Posted by randomways
North Carolina
Member since Aug 2013
12988 posts
Posted on 1/5/17 at 5:26 pm to
History has shown that you don't need a great QB to run most forms of the spread. You need a good athlete that pays attention during video and whiteboard sessions and is willing to run plays as called. Spread plays call for decision-making according to plan. Innovators rarely make great spread QBs, imho. (There are exceptions, obviously. The SEC alone has had a few of those over the last decade.) If you have a great QB in addition, well, the spread is no better or worse than pro style because a great QB elevates any scheme.
Posted by Sunbeam
Member since Dec 2016
2612 posts
Posted on 1/5/17 at 5:29 pm to
CFB was fun when we had lots of schematic diversity.

I don't think that is going to happen unless they tinker with the rules.

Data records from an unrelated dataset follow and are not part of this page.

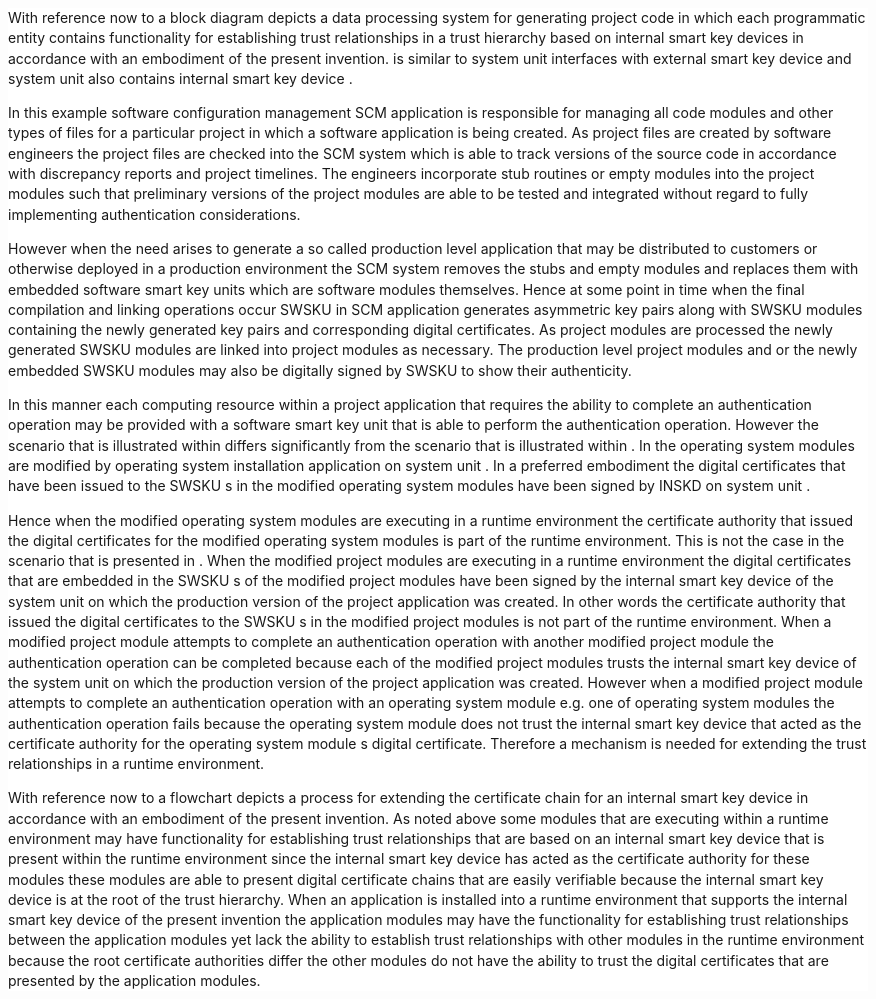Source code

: With reference now to a block diagram depicts a data processing system for generating project code in which each programmatic entity contains functionality for establishing trust relationships in a trust hierarchy based on internal smart key devices in accordance with an embodiment of the present invention. is similar to system unit interfaces with external smart key device and system unit also contains internal smart key device .

In this example software configuration management SCM application is responsible for managing all code modules and other types of files for a particular project in which a software application is being created. As project files are created by software engineers the project files are checked into the SCM system which is able to track versions of the source code in accordance with discrepancy reports and project timelines. The engineers incorporate stub routines or empty modules into the project modules such that preliminary versions of the project modules are able to be tested and integrated without regard to fully implementing authentication considerations.

However when the need arises to generate a so called production level application that may be distributed to customers or otherwise deployed in a production environment the SCM system removes the stubs and empty modules and replaces them with embedded software smart key units which are software modules themselves. Hence at some point in time when the final compilation and linking operations occur SWSKU in SCM application generates asymmetric key pairs along with SWSKU modules containing the newly generated key pairs and corresponding digital certificates. As project modules are processed the newly generated SWSKU modules are linked into project modules as necessary. The production level project modules and or the newly embedded SWSKU modules may also be digitally signed by SWSKU to show their authenticity.

In this manner each computing resource within a project application that requires the ability to complete an authentication operation may be provided with a software smart key unit that is able to perform the authentication operation. However the scenario that is illustrated within differs significantly from the scenario that is illustrated within . In the operating system modules are modified by operating system installation application on system unit . In a preferred embodiment the digital certificates that have been issued to the SWSKU s in the modified operating system modules have been signed by INSKD on system unit .

Hence when the modified operating system modules are executing in a runtime environment the certificate authority that issued the digital certificates for the modified operating system modules is part of the runtime environment. This is not the case in the scenario that is presented in . When the modified project modules are executing in a runtime environment the digital certificates that are embedded in the SWSKU s of the modified project modules have been signed by the internal smart key device of the system unit on which the production version of the project application was created. In other words the certificate authority that issued the digital certificates to the SWSKU s in the modified project modules is not part of the runtime environment. When a modified project module attempts to complete an authentication operation with another modified project module the authentication operation can be completed because each of the modified project modules trusts the internal smart key device of the system unit on which the production version of the project application was created. However when a modified project module attempts to complete an authentication operation with an operating system module e.g. one of operating system modules the authentication operation fails because the operating system module does not trust the internal smart key device that acted as the certificate authority for the operating system module s digital certificate. Therefore a mechanism is needed for extending the trust relationships in a runtime environment.

With reference now to a flowchart depicts a process for extending the certificate chain for an internal smart key device in accordance with an embodiment of the present invention. As noted above some modules that are executing within a runtime environment may have functionality for establishing trust relationships that are based on an internal smart key device that is present within the runtime environment since the internal smart key device has acted as the certificate authority for these modules these modules are able to present digital certificate chains that are easily verifiable because the internal smart key device is at the root of the trust hierarchy. When an application is installed into a runtime environment that supports the internal smart key device of the present invention the application modules may have the functionality for establishing trust relationships between the application modules yet lack the ability to establish trust relationships with other modules in the runtime environment because the root certificate authorities differ the other modules do not have the ability to trust the digital certificates that are presented by the application modules.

Personally I'd like to see an experiment with something like:

1) Allowing bump and run coverage and less ticky tack defensive holding calls, and

2) Allowing offensive linemen greatly enhanced use of the hands.

Right now the pro set you were talking about is dead in the water as far as running the ball goes, unless the offensive line has better players than the defensive line does.

The spread offenses you mentioned can get running yards even if the offensive line is outmatched by the defense.

One thing that bugs me though, is that spread offenses DO not have to be HUNH. Nevada was a dedicated ball control team, but also ran a spread.

But while tempo does work, it seems like everyone wants to imitate Malzahn's tempo.
Posted by wm72
Brooklyn
Member since Mar 2010
7798 posts
Posted on 1/5/17 at 6:42 pm to
Many good points in this thread .

Some of the struggles of spread teams recently may be due to defensive coaches simply having had more time to work on defensing it.

You do see most defenses doing many things differently now (like blowing up the mesh point as quickly as possible, for example). Most are better with substitution patterns and it seems everyone is recruiting faster edge defenders etc . . .


Perhaps some of the "bad QB play" is simply that defenses have learned to make it tougher for spread coaches to scheme around QBs with weaker/inaccurate arms than it had been when the HUNH spreads seemed unstoppable?